The dimensional formula of wave number is:
$
  A\left[ {{M^0}{L^0}{T^0}} \right] \\
  B\left[ {{M^0}{L^{ - 1}}{T^0}} \right] \\
  C\left[ {{M^0}{L^0}{T^{ - 1}}} \right] \\
  D\left[ {{M^{ - 1}}{L^{ - 1}}{T^0}} \right] \\
 $

Answer 1

- Hint: In order to solve this question, firstly we must know the concept of wavenumber i.e. it is the number of waves that occurs across a fixed distance. Then we will compare all the given options to get the required result.

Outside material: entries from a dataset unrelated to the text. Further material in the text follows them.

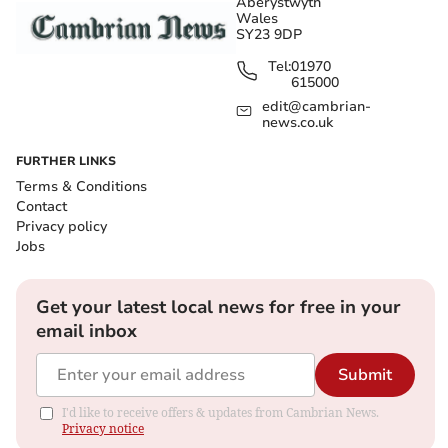
Aberystwyth
Wales
SY23 9DP
Tel:
01970
615000
edit@cambrian-
news.co.uk
FURTHER LINKS
Terms & Conditions
Contact
Privacy policy
Jobs
Get your latest local news for free in your
email inbox
Submit
I'd like to receive offers & updates from Cambrian News.
Privacy notice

Complete step by step answer:
The number of waves per unit can be matched to the number of waves. In other words, it is the number of waves that occurs across a fixed distance. It is also known as propagation constant or angular wave number. It is a scalar quantity represented by k and the mathematical representation is given by-
$k = \dfrac{1}{\lambda }$
Where k is the wavenumber
$\lambda $is the wavelength.
Wavenumber is reciprocal of wavelength. Units of wavenumber are cycles per centimeter or inverse centimeters.
Wavenumber is mathematically expressed as the number of the complete cycle of a wavelength which is given by-
Wavenumber (k)$ = \dfrac{{2\pi }}{\lambda }$ (measured using radian per meter)
Where $\lambda $is the wavelength.
As we know that the wavelength is the distance between identical points (adjacent crests) in the adjacent cycles of a waveform signal propagated in space or along a wire.
And the dimensional formula of wavelength i.e.${M^0}{L^1}{T^0}$
So putting the value of wavelength in the formula of wavenumber,
We get-
$k = \dfrac{1}{{{M^0}{L^1}{T^0}}}$
$\therefore k = {M^0}{L^{ - 1}}{T^0}$
Therefore, the dimensional formula of wave number,$k = {M^0}{L^{ - 1}}{T^0}$.
Hence, option B is correct.

Note- While solving this question, we must know that the SI unit of wave number is ${m^{ - 1}}$. Also one can get confused, so it should be clear that wavenumber is also known as propagation constant or angular wave number.